I loved romantic comedies — “When Harry Meets Sally,” “Sleepless in Seattle,” “Message in a Bottle” and all the other weepy ones from Nicholas Sparks. There are many, many others. Who can forget that scene in the “Titanic” on the ship railing?
I used to see them all.
My enthusiasm for them – at least the new ones – is gone. The stars are always very young, beautiful and perfect. They are too young for me to get their “angst.” Heartbreak at age 25 is nothing compared to heartbreak after 50.
Then I saw “Enough Said” with James Gandolfini and Julia Louis-Dreyfus.

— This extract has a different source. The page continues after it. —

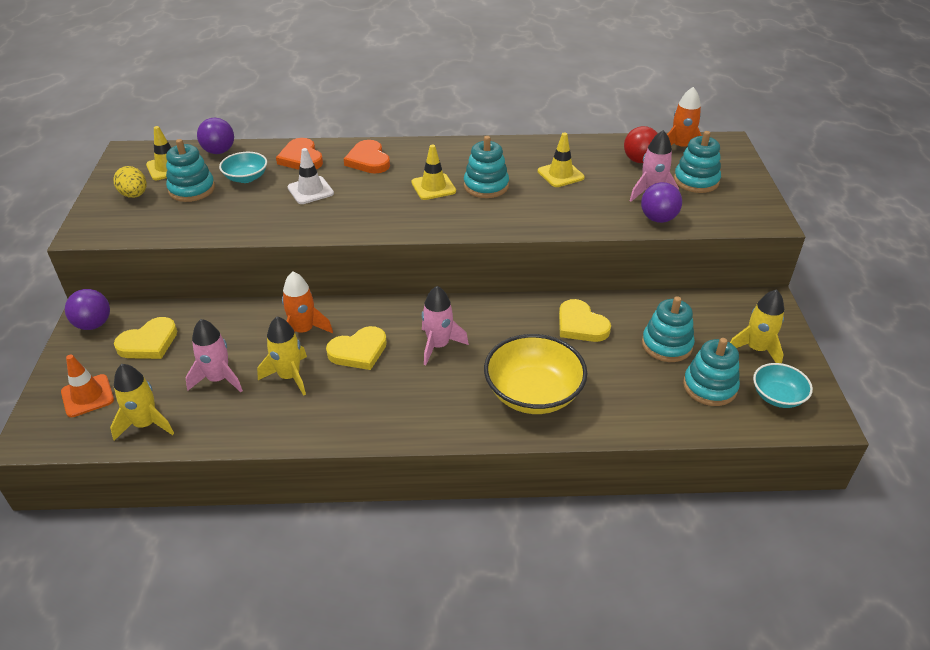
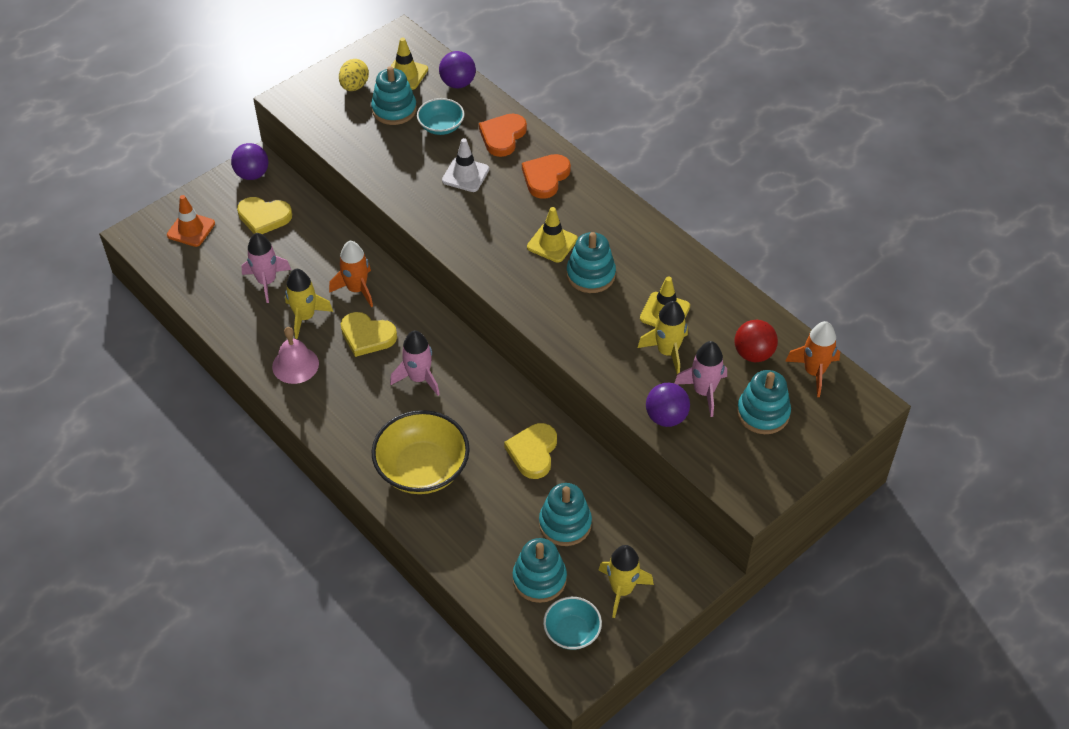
camera: 50 degrees right, 10 degrees up
yellow rocket [110,364,174,441] -> yellow rocket moved to [638,301,688,374]
none -> pink bell [272,327,319,384]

There is nothing “movie star” about Gandolfini. He is like a guy you already know. Hair is thinning. Stomach is a little paunchy. He is real. He’s not perfect. He is ordinary.
Julia is similar. Not drop dead gorgeous but attractive enough. Both are very talented. Very talented.
The plot is believable. Julia starts to date Gandolfini who is the ex-husband of a new friend. Only no one knows the connections. That is until Julia sees the daughter at her friend’s house.
From that point on Julia starts looking for those traits in her boyfriend that her friend complains about. She picks up on the goofy things that don’t bother you until big things sour the relationship.
Will she get fed up with his idiosyncrasies? The problem is that it’s out of context. Lack of bedroom side tables do not break up a marriage. Something else happens and then anything (and I mean everything!) gets annoying.
I can see this happening. (Except for the part about dating at this stage of life. That would give me hives.) All of a sudden you realize you are in the middle of someone else’s contentious divorce and you will lose one friend or the other. Unfortunately Julia didn’t decide on a course of action until she was “outed” by the daughter.
I won’t tell you the ending. If you like romantic stories (I wouldn’t call it a comedy) with people you can identify with, this may be a good movie for you.
If you prefer perfect young men and women romping around in their underwear showing off gorgeous bodies, this isn’t it. (There are some underwear scenes but it really “ain’t purty!”)
James Gandolfini’s death is very sad. I saw a few episodes of “The Sopranos” but I really didn’t know how talented he was until I saw this film. He presented a quality of realness that touched my heart.
Disclaimer: As always no one pays me for anything I write. We could change that. Starbucks you hear me????